Art Form: Singing, leading, and teaching lined out, metered hymns
Location(s): Detroit (Wayne County)
Deacon Albert Likely

Deacon Albert Likely leading a hymn

Portrait of Deacon Albert Likely
Albert Likely (1924-1998) was a devoted deacon in Hartford Memorial Baptist Church (Detroit) and a master performer and committed teacher of the metered hymn tradition. Created by enslaved Africans in the United States, metered hymns are tunes led by a deacon or preacher with a good voice who defines the tune by chanting the lines of the hymn, which is called lining out. These lines are repeated in harmony by the congregation. The notes were not written but remembered and passed from one generation to the next. Many of these tunes have been lost.
Deacon Likely knew formerly enslaved people in his family near Evergreen, Alabama, who taught him metered hymn singing. His grandfather sang them as he farmed his land, and Deacon Likely recalled that the hymns drew others to the side of the road where impromptu church meetings evolved. His mother's tradition was to begin Christmas Day with a metered hymn rather than a holiday carol. By the age 16, Deacon Likely had become a metered hymn singer, too, and sang as he performed his farm chores.
When he moved to Detroit, Deacon Likely discovered that in virtually every church at least one person could perform metered hymns. When he joined Hartford Church, his gift was discovered and older deacons often sent new or younger deacons to his home to learn the art of lining out a hymn. Deacon Likely was unique in his ability to remember hymn tunes and to teach them. Because of Deacon Likely, many on the Board of Deacons at Hartford are adept at lining out and combining the right lyric with the correct tune and meter.

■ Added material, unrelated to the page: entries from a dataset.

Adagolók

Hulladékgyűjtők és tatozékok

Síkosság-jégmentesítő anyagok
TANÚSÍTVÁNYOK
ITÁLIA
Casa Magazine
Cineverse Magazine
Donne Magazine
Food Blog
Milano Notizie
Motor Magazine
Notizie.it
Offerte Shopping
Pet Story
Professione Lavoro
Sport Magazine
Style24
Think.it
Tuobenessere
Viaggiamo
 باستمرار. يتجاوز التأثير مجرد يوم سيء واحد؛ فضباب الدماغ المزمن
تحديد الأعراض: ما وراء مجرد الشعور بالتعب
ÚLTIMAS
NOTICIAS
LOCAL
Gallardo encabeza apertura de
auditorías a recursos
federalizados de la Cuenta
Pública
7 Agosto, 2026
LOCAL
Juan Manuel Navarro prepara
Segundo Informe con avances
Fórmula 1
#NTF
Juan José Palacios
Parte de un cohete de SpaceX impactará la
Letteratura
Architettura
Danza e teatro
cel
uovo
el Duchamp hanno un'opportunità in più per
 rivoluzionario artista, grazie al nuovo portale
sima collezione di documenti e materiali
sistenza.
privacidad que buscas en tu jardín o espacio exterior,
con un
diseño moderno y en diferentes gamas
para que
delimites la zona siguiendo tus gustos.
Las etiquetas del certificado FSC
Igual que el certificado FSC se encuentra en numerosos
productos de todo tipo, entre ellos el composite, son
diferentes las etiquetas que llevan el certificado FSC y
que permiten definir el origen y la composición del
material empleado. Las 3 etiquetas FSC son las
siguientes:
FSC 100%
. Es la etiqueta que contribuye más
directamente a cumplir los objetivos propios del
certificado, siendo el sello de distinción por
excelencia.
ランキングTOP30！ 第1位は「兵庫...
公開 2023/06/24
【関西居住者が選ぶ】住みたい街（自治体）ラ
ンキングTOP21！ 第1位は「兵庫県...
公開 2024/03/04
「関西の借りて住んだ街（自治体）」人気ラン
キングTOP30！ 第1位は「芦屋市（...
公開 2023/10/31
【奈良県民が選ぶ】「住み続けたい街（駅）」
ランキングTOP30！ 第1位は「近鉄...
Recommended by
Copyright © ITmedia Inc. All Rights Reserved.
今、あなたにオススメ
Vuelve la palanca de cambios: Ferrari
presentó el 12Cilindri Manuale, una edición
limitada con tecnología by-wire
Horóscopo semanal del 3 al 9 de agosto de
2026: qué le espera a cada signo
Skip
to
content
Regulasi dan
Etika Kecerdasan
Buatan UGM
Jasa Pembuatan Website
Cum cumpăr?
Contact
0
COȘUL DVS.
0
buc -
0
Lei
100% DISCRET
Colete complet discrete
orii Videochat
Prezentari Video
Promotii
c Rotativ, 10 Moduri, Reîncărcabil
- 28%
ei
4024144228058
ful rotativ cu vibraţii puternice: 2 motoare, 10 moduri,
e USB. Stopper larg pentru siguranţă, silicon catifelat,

For several years, Deacon Likely participated in the Michigan Traditional Arts Apprenticeship Program as mentor artist of several young deacons at Elyton Baptist Church. He also taught new generations of deacons in Pilgrim Baptist Church and instructed, inspired, and trained deacons of the Baptist churches in the Progressive National Baptist Convention to sing and lead metered hymns.